Rose Gamgee startled her son-in-love by speaking as he bent over her by the dim light of a turned-down lantern. ‘What is it?’

 ‘Rose-Mum?’ Leotred said.

 ‘I wasn’t asleep,’ Rose said. Her legs burned. Aster Grubb’s soothing cream helped some, but not enough to sleep. ‘You’re back? What word from the Smials?’

 ‘I’ve come to fetch you,’ Leotred said, helping her sit up. ‘Today Goldi was to have wed Farry, but it looks as if she’ll be remembering him instead.’

 ‘They found him?’ Rose said sharply.

 ‘No,’ Leot said, his tone uncertain. ‘But they believe him dead, and his brothers with him, more than likely. They say the Thain is dying as well. I don’t know how they’d know about the boys, when there’s no bodies. But they expect to break through to the Thain’s quarters some time today; that’s in the deepest part of the Smials.’

 ‘Is Pippin really...?’ Rose said, searching Leot’s face in the shadowy light.

 ‘He’s beyond hobbit skill,’ he admitted. ‘The hands of the King, now...’

 ‘Is the King coming?’ Rose said, sitting up straighter.

 ‘It’s too far,’ Leot said, troubled. ‘Master Merry sent a message to the Lake right after the earthshake, and Mistress Diamond sent another when she was able to get to the Smials, but...’

 ‘Too far,’ Rose said softly, slumping again. ‘Ah my poor Samwise, it’ll be like watching his beloved Mr Frodo slip away, with the resemblance between the Thain and his cousin. Poor Goldi, to be thinking her Farry dead.’

 ‘She doesn’t think it’s so,’ Leot said. ‘She says she won’t accept his death until she sees it for herself.’

 ‘Well good for her!’ Rose said unexpectedly. At Leot’s surprised look she added, ‘I always said she had more sense than the Tooks. They’re much too fanciful. Imagine thinking someone dead when they haven’t even buried him!’

Leot didn’t answer. He remembered the stories of Bilbo’s return, unlooked-for, declared dead, his smial taken by the Sackville-Bagginses and all his possessions sold. It was easier to hope in the things you could see. Tooks weren’t the only ones ready to believe the worst.

 ‘Well then,’ Rose said. ‘What are we waiting for? If we leave now we ought to reach the Great Smials with the dawn.’

 ‘Bilbo and Robin are hitching up the waggon and padding the box with blankets and pillows,’ Leot said. ‘You and Prim will have a soft bed to lie in.’

 ‘Don’t forget about me,’ Rosie-lass said.

 ‘Rosie,’ Leot began but his wife interrupted.

 ‘The babe is not going to be born this day,’ she said, ‘no matter how jolting the waggon ride. You mark my words! I’m going too. The whole family is. Goldi needs us.’

 ‘Only if you ride in the coach rather than the waggon,’ Leot said wagging a stern finger.

 ‘Of course! Whatever you say, love,’ Rosie said coyly. She’d known she’d be able to talk him round. ‘You know your least wish is my dearest desire.’

***

Ferdi wakened as the rumbling of another aftershake died away. ‘Boys,’ he said. ‘Lads?’

 ‘Here,’ Merigrin said.

 ‘Here,’ the twins sounded together, and then Beregrin added, ‘Where else would we be?’

 ‘Farry?’ Ferdi said anxiously. He was stiff and cold. Good thing he was propped against a sturdy wall, and no one needed unburying. He didn’t think he could move even if he had to.
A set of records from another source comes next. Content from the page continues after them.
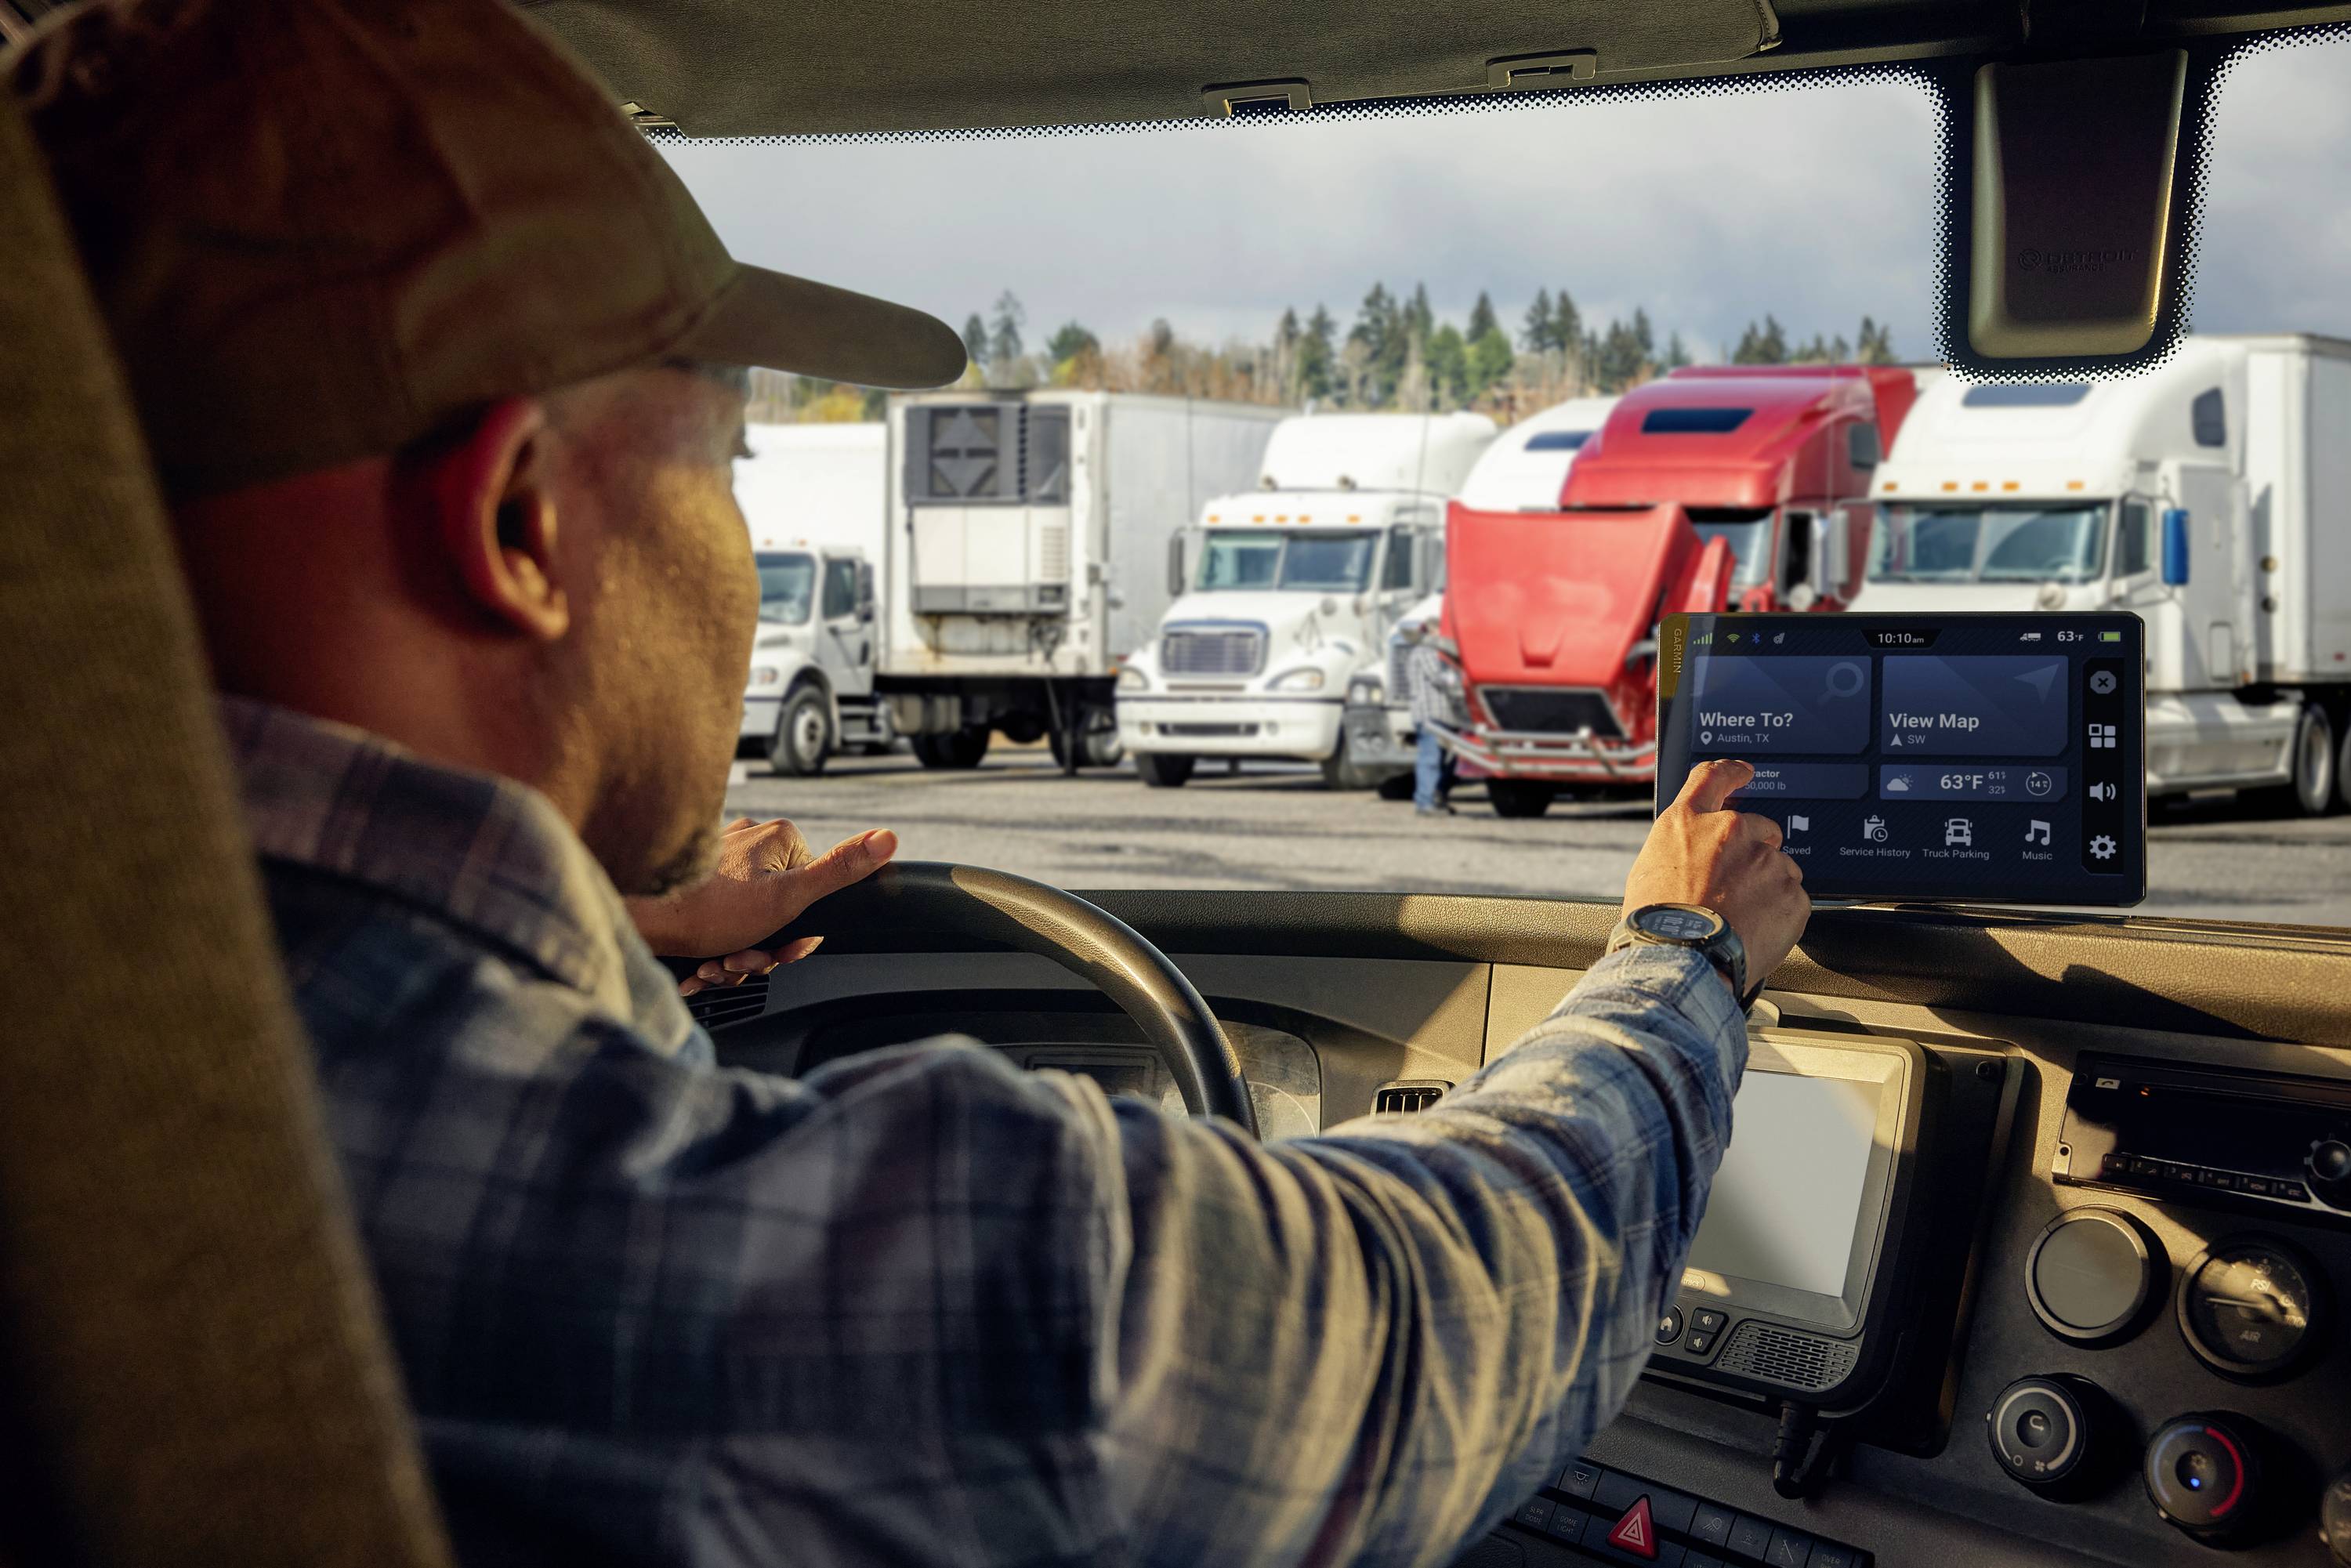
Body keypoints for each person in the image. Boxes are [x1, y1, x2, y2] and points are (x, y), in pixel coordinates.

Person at [13, 2, 1809, 1565]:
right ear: (513, 522)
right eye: (716, 457)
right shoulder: (642, 1229)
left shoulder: (126, 1033)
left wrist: (612, 935)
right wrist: (1673, 960)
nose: (733, 523)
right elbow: (1418, 1321)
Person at [1402, 612, 1466, 815]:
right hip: (1430, 714)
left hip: (1440, 715)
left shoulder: (1431, 652)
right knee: (1430, 758)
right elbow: (1440, 678)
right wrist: (1462, 680)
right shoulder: (1426, 651)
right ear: (1432, 630)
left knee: (1447, 758)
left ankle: (1435, 796)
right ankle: (1425, 803)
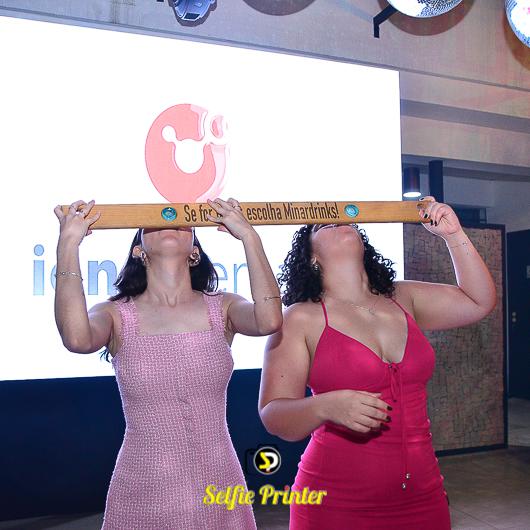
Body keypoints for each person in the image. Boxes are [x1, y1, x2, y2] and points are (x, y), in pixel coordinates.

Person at [258, 197, 496, 530]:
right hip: (336, 503)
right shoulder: (300, 318)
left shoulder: (402, 298)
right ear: (311, 256)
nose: (338, 219)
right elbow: (273, 414)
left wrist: (453, 235)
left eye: (345, 217)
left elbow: (478, 302)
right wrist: (325, 406)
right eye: (323, 222)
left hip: (423, 496)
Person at [54, 197, 282, 530]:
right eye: (154, 218)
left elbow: (269, 320)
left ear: (195, 250)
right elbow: (76, 338)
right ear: (139, 250)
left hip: (219, 486)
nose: (169, 219)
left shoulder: (223, 308)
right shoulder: (115, 314)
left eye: (181, 218)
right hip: (142, 490)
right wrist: (68, 245)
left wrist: (249, 236)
Merigrin answered, ‘He’s still breathing.’

 ‘Good,’ Ferdi said, relaxing again. ‘Good,’ he repeated. He was dizzy, light-headed, feeling hollow, empty, echoing inside but not hungry. A hobbit who goes without eating for too long forgets hunger, thus the old saying A hobbit who doesn’t eat is soon no hobbit at all. At least the gnawing hunger was gone. He felt at peace, free of care, light enough to float away.

As a matter of fact he did float away on the scrap of a song heard ever so faintly through the wall where his head rested. He did not hear the rhythmic thunk of the shovels that reached them at last, or the joyful cries of the lads as the lantern light shone through the rapidly widening hole.